Right now, at least one ad company is using drones to spy on unsuspecting citizens. And it's having a "ton of fun" doing it.
AdNear is self-described as "the leading location intelligence platform." Basically, these data-driven marketers track mobile phone signals in order to throw hyper-targeted ads in your face, kind of like the profit-hungry chaos you see in Minority Report.
Lately, AdNear's been using a fleet of quadcopters to spy on people's mobile phone signals, starting in Los Angeles, California. The whole program sounds incredibly questionable, and the US Federal Aviation Authority (FAA) probably isn't going to do anything about it.
Before anybody goes demonising drone technology, note that AdNear has already been using cars, trains, bikes, and people on foot to locate wireless devices and to observe consumer behaviour. The Singapore-based company brags that it's already "profiled" over 530 million users this way in Asia. Now, as of this month, AdNear is using DJI Phantom quadcopters for data collection.

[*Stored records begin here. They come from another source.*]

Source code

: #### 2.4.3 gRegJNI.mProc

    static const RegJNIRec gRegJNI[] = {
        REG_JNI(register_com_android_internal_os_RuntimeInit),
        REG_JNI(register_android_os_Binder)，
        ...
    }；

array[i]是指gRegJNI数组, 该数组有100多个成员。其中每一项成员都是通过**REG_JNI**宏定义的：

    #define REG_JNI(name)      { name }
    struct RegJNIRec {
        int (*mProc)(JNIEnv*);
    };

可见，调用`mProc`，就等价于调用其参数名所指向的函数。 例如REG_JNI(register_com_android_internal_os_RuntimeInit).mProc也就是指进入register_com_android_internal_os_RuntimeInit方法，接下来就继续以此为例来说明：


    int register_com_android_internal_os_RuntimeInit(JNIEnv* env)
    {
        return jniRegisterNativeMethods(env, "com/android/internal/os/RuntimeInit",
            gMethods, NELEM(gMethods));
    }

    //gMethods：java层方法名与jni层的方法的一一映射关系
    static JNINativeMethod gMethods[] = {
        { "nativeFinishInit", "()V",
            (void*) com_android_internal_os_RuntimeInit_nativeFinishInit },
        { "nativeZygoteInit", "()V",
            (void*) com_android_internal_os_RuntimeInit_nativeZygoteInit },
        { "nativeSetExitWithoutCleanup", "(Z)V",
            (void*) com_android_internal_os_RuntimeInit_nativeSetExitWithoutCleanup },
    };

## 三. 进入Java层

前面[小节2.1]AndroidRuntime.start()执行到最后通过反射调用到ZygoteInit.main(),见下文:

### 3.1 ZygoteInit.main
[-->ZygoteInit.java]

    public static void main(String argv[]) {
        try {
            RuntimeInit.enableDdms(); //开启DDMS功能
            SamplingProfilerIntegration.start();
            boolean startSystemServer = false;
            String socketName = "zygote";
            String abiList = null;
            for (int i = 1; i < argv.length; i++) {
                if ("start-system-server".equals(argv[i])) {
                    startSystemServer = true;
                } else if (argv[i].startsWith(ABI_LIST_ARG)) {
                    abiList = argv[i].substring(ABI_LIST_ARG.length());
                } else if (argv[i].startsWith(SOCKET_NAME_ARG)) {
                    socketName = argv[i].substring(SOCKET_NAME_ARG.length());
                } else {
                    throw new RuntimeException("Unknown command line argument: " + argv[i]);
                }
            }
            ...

An undisclosed number of operators are currently testing a new program in the southern LA area as part of a larger push to deploy the mobile phone tracking program throughout the region.
The company assures that the wireless data collected is anonymous and does not include phone numbers, call data, or any photography. The description of the new drone program does sound pretty horrifying, though:
The usage of drones for location data collection would tremendously reduce human intervention and ease the process of collating data in inaccessible regions. … We are talking a new level of scale all together. …
For us, this means a ton of fun!
A ton of fun, indeed.
It's also a ton of crap. Do you want some eye in the sky watching you walk into your favourite coffee shop and then tracking you as you head into your favourite fitness facility and then hum overhead while you drink your smoothie on a bench by the beach? These are all valuable data points for companies that might want to know exactly what you're doing when they serve you an ad for a free pastry or whatever.
Concerning that potential privacy invasion, the FAA has seemed to show before now that it's not really concerned with privacy. This isn't because the it is anti-privacy, rather because it is focused on air traffic control.
But since the rules are still being written, now is a great time to remember that there's more at stake than safety with drone regulations. Either the FAA – and respective authorities here in the UK and beyond – will need to decide that it ought to expand its purview or, more likely, there will need to be a rethink on who will watch the watchers in the sky.